Bei Bleichprozessen mit Chlor wird zudem das als „Ultragift“ bezeichnete Dioxin freigesetzt. Dieser chemische Stoff kann übrigens in Verbindung mit Krebserkrankungen oder Unfruchtbarkeit gebracht werden. Und Dioxin ist nicht die einzige Chemikalie, die in Tampons und Binden bereits gefunden wurde.
Formaldehyd wurde in Binden und in der Plastikverpackung von Tampons gefunden, Phthalate – also Weichmacher – laut den Ergebnissen des deutschen „Test-Magazins“ aus dem Jahr 2011 in der Klebefolie von Slipeinlagen, ganz zu Schweigen von synthetischen Farb- und Duftstoffen.

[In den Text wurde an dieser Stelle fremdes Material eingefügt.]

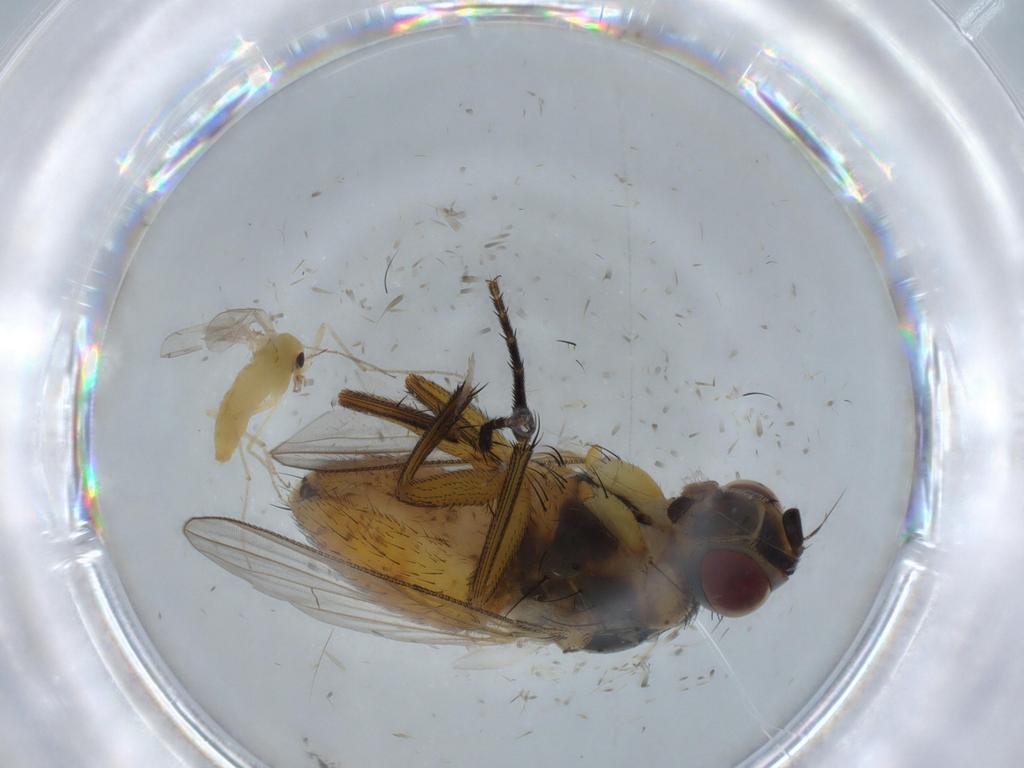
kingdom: Animalia
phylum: Arthropoda
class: Insecta
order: Diptera
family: Muscidae
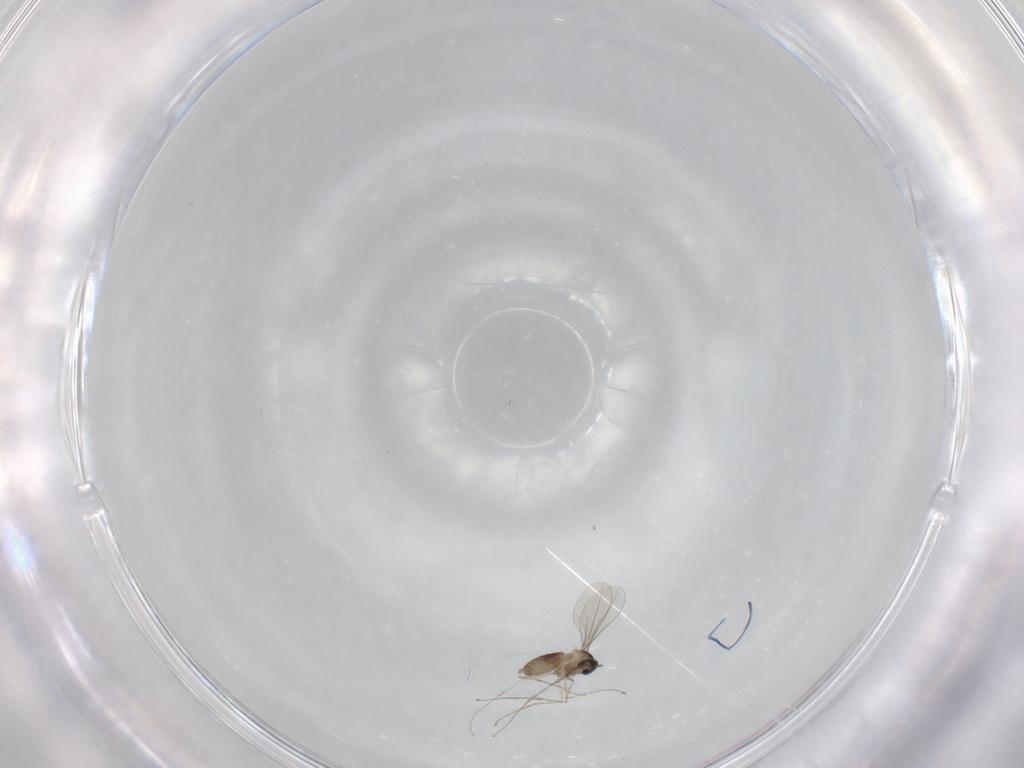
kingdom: Animalia
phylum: Arthropoda
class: Insecta
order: Diptera
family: Cecidomyiidae
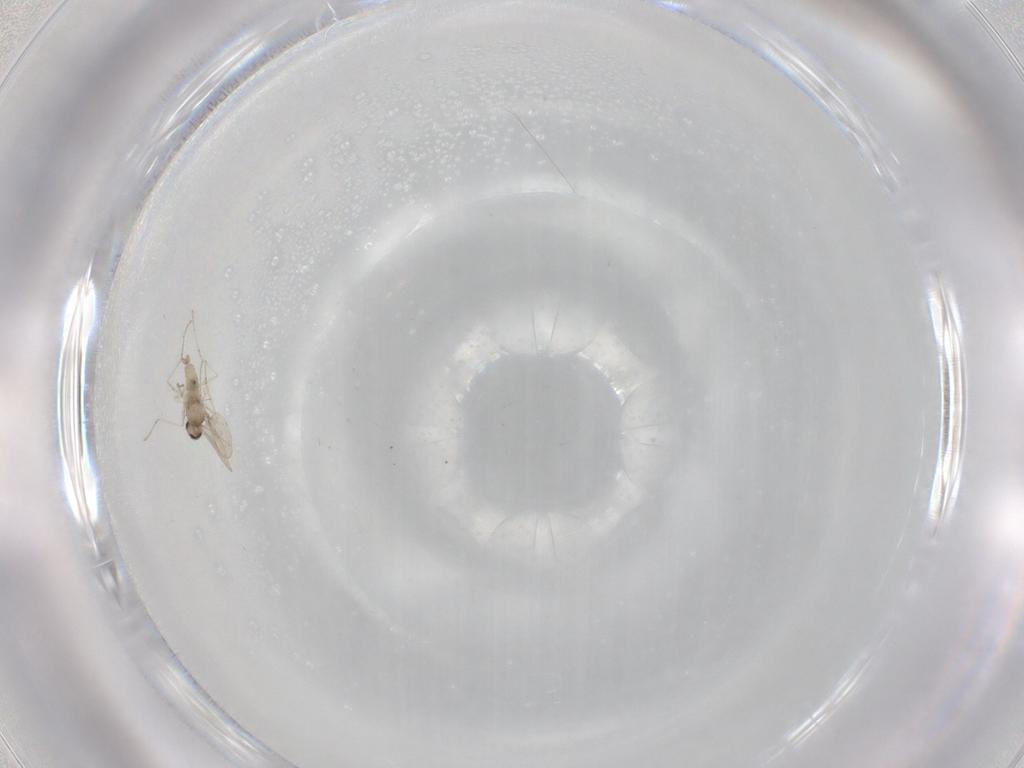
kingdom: Animalia
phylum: Arthropoda
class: Insecta
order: Diptera
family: Cecidomyiidae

Erst kürzlich - im Herbst 2015 - fand ein Forscherteam der argentinischen Universität La Plata heraus, dass 85% der konventionellen Tampons und Binden in Argentinien mit Glyphosat, einem Bestandteil vieler Breitbandherbizide, die in der konventionellen Landwirtschaft zur Unkrautbekämpfung eingesetzt werden, belastet sind. Nähere Infos dazu findest du hier.

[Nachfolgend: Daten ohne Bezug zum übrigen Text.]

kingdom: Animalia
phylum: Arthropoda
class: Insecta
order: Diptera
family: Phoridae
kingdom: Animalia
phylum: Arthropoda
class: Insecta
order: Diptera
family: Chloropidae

Auch ein im November 2013 publizierter Report der Organisation Women´s Voices For The Earth warnt vor gefährlichen Inhaltsstoffen in Tampons, Binden und Slipeinlagen:

  • Chemikalien wie Dioxin- und Furanrückstände, die aus dem Bleichprozess mit Chlor stammen können und als krebserregend gelten
  • Pestizidrückstände im Falle von Baumwollbestandteilen, die nicht aus biologischem Anbau stammen
  • Unbekannte Duftstoffchemikalien, die Störungen im Hormonsystem oder allergische Hautausschläge auslösen können
  • Kleber-Chemikalien wie z.B. Methyldibromoglutaronitril, einem Konservierungsstoff, vor dessen Einsatz in Kosmetika Greenpeace bereits 2008 warnte und Entzündungen sowie Allergien der Haut auslösen kann.


Warum das besonders problematisch für die Haut im Intimbereich ist, kannst du hier nachlesen.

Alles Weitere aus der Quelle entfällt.